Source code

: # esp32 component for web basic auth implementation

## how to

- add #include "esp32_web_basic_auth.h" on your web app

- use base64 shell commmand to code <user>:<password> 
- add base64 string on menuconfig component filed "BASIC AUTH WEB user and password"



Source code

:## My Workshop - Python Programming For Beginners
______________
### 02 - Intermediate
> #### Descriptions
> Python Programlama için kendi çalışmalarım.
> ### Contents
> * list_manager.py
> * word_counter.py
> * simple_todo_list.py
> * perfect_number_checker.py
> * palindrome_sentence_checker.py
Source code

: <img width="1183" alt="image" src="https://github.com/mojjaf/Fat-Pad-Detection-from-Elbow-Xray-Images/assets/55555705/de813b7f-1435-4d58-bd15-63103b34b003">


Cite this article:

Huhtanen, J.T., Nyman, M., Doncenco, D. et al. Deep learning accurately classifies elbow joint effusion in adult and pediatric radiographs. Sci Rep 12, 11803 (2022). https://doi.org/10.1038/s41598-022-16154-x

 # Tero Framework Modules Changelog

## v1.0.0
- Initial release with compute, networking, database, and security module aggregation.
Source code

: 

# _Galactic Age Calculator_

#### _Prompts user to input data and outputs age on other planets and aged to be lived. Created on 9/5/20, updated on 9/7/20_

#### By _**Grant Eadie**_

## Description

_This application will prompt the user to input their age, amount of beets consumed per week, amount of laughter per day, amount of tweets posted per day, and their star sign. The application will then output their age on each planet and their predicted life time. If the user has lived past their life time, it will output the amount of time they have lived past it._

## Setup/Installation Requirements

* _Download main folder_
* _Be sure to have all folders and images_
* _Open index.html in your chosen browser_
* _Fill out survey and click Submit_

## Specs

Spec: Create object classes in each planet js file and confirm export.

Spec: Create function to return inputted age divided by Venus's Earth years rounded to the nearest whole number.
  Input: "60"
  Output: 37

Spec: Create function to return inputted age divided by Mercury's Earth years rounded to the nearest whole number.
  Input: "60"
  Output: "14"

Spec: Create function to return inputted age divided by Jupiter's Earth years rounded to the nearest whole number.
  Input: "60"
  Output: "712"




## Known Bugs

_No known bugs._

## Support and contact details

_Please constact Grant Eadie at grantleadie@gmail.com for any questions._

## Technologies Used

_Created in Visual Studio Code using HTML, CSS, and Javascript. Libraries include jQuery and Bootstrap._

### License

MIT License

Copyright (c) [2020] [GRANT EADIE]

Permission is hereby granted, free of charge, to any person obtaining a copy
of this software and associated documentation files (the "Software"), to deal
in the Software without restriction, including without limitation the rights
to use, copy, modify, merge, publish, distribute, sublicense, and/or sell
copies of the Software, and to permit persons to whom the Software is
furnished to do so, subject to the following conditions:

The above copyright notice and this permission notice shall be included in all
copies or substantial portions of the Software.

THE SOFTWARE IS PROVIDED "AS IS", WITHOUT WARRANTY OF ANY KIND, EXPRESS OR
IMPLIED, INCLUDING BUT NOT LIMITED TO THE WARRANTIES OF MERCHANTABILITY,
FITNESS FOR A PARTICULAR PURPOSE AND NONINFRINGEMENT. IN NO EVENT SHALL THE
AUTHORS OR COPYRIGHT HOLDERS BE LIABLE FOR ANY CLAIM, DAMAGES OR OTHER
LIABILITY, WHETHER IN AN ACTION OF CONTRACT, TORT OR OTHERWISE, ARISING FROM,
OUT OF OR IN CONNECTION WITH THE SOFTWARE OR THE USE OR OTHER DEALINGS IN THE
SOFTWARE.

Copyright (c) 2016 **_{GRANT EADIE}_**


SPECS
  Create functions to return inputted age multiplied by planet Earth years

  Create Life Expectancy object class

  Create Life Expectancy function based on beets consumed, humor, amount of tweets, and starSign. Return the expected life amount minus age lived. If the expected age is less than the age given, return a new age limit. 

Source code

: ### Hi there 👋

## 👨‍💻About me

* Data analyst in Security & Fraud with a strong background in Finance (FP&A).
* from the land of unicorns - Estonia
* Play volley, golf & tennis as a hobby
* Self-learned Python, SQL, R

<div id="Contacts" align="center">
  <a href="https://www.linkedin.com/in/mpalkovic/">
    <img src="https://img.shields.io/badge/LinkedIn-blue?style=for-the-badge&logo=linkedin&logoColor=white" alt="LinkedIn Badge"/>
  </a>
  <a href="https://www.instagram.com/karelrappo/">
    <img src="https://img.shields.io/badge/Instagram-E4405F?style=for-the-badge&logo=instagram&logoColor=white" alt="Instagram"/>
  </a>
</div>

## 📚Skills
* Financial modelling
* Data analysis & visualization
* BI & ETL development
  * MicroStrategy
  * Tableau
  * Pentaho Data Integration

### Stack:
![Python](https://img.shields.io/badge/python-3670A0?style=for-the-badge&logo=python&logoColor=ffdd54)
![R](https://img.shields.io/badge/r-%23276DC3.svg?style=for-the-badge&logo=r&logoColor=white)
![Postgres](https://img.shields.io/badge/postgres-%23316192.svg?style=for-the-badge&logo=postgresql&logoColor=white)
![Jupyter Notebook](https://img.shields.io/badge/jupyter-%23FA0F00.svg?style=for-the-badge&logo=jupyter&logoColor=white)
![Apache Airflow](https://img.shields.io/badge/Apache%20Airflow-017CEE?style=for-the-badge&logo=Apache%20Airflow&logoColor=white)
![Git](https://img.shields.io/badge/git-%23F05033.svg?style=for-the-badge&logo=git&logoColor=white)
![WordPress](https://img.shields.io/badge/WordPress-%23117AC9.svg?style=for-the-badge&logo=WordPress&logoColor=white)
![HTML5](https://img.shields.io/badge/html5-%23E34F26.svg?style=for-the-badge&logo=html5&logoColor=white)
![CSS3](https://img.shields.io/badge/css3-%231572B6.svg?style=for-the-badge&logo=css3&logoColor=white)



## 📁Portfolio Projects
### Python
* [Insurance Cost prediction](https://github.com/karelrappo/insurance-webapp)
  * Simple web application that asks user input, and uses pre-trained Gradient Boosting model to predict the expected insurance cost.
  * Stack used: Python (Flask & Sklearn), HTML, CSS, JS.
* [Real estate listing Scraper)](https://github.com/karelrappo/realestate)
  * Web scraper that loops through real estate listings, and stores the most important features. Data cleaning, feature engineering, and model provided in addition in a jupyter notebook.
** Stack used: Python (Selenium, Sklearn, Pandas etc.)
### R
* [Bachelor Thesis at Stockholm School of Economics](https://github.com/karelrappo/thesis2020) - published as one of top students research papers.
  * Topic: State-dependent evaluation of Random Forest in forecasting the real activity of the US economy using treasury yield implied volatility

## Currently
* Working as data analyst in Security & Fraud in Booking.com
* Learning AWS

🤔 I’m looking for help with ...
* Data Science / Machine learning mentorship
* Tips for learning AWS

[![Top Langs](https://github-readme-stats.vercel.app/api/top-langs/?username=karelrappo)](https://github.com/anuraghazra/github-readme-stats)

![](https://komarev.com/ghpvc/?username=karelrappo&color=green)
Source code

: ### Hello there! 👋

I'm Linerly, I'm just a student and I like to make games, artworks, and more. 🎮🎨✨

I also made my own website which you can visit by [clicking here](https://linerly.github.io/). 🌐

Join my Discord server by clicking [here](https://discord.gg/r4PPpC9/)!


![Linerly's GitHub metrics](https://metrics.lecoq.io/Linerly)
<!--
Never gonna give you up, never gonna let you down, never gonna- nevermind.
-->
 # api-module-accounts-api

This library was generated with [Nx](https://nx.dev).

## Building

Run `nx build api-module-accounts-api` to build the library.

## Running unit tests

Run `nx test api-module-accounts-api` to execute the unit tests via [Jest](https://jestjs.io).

→ ABOUT THIS TASK:
Identify and extract each line of the listing that contains "rounded".

→ RESULT OF THE TASK:
Spec: Create function to return inputted age divided by Venus's Earth years rounded to the nearest whole number.
Spec: Create function to return inputted age divided by Mercury's Earth years rounded to the nearest whole number.
Spec: Create function to return inputted age divided by Jupiter's Earth years rounded to the nearest whole number.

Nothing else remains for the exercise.